Square’s shares went up 64 percent, with a high of $14.78 in early trading on Thursday, valuing the company at $4.77 billion, according to the same source. But the initial public offering of $9 per share was well below the expected range of $11-$13, rising some questions. One of them is what would mean for startups that are worth at least $1 billion to go public, taking into consideration the low IPO price?
“The shares will do well given they have been priced far below their range and because there’s real opportunity for new startups,” said James Angel, associate professor of finance at Georgetown University’s McDonough School of Business, quoted by Reuters.

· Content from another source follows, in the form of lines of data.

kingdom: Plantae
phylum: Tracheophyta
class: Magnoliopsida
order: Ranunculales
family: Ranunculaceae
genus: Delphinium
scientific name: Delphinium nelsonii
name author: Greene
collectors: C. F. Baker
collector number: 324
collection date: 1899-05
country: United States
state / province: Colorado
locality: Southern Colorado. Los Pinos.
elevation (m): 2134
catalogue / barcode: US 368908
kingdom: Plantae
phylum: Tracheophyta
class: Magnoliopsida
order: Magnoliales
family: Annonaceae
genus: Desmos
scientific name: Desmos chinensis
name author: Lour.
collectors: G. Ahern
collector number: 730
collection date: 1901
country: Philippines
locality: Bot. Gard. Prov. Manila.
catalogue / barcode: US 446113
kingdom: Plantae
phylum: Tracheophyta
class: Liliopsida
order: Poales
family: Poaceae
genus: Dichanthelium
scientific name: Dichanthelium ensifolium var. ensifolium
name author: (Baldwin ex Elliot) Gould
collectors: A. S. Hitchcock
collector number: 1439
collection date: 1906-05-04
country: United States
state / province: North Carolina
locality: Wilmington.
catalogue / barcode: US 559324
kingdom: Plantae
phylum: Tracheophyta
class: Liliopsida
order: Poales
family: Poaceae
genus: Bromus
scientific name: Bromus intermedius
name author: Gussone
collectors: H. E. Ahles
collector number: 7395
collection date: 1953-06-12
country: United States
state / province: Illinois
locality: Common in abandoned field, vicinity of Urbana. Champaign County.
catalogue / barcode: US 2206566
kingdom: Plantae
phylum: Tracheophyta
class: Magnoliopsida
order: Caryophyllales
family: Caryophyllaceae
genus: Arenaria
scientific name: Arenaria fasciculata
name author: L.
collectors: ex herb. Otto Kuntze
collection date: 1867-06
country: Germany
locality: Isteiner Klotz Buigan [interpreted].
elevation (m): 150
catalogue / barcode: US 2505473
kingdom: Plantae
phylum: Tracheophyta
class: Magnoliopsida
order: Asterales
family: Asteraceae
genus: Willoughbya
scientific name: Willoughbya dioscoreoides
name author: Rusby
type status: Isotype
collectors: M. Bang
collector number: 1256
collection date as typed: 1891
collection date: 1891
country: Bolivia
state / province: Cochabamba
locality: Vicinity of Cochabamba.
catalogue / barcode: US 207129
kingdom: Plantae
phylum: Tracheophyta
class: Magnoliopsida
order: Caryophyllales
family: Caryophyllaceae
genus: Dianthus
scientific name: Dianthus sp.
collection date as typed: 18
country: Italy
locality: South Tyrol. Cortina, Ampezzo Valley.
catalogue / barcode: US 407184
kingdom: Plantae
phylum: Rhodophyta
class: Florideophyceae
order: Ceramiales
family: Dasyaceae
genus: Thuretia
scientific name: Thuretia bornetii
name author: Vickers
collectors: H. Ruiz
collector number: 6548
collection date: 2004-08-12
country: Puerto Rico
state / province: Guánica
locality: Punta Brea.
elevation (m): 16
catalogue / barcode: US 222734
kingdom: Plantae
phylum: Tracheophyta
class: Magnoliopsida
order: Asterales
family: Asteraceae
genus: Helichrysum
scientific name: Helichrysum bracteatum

Square’s performance in its debut on the market is even more impressive as competition is bigger in the mobile payments market, with Apple launching its Apple Pay service, Amazon exploring in-store payments, and start-ups such as Stripe ready to rumble. But Square‘s great start wasn’t the only one. The online dating company Match Group Inc, shares rose as much as 13 percent in its debut. With hard times for U.S’ economy and slow global growth, this performances gives hope to startups to go public.
Square reported a loss of $131.5 million in the first nine months of the year after losing $117 million a year earlier, but revenue rose 49 percent to $892.8 million, says Reuters. “Square’s financials leave much to be desired. But there’s still a lot to like here, and think the success of their debut will say a lot about the current IPO environment,” said Brian Hamilton, chairman of data firm Sageworks, according to the same source.